### EXTRACT TO READ
----------

AUTHOR'S NOTE: It is recommended you listen to "Bring Me to Life" by Evanescence while reading this post. Please see the PS at the end of the post to see why. Thank you.
Just about any time I write a more honest post about how I feel, I get lots of offers from very kind of loving people to talk if I need to, and to know that they're always there for me. I always appreciate these messages. I look at them, appreciate them, feel a flutter of shame at what they know about me, and resolve to thank them later when the post isn't so fresh on my mind. And then of course I forget that I didn't actually respond. But I do that in a lot of situations.
I don't know how serious people are when they say they're there to talk of I need someone. I don't doubt their sincerity, I just feel like they underestimate the tornado they would be welcoming into their home, so to speak.
When I am having a bad day or having a panic attack or have a manic phase or anything like that, I do not sound like my blog posts. Maybe that's what it is. I'm not at all coherent or logical and I can vehemently and wildly deny anything I want to while swearing up and down that my own idea of self is absolutely true.
Right now I have two friends I talk to when I am in those moments, and I feel worse and worse and worse about it every time it happens. I talk to them because I trust them and because they make me feel at least a bit better, or at least like I'm not so alone. They don't panic (to my face, at least), but just kind of...accept it, and do what they can. They are rather amazing people.
But I don't just have a crisis every once in a while. I've been in a constant state of crisis for the past week, and even though it finally seems to be normalizing, just the events of the week have left me terrified, exhausted, and guilty.
In those moments, I am terrified and my first instinct is to find someone, but then I remember that people have their own lives and that just a few hours ago I was feeling the same way and bombarding people with my issues. And already, here I am again, doing the same thing to the same person.
The more honest I get about my feelings, the harder it is to stop talking about them. I've almost always had them bottled up. I have rarely had someone to talk to about any of it, and the only way I could handle it would be writing it all out here, on a shitty blog. Having actual friends be with you turns out to be pretty different.
Plus, there are some things I cannot bring myself to write about on here. They may be huge sources of stress in my life, but they're also about someone else who certainly doesn't want their problems (or my problems with them) to be out in the open. It would be cruel to write about it.

----------

### WHAT THE EXERCISE ASKS
Answer these about the blog post above:
1. Which song does the author's note recommend listening to while reading?
2. How many friends does the writer currently talk to during those moments?
3. For how long has the writer been in a constant state of crisis?

### MATERIAL PROVIDED
----------

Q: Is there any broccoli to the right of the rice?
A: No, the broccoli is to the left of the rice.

----------

### ANSWER BOX
1. "Bring Me to Life" by Evanescence
2. Two
3. The past week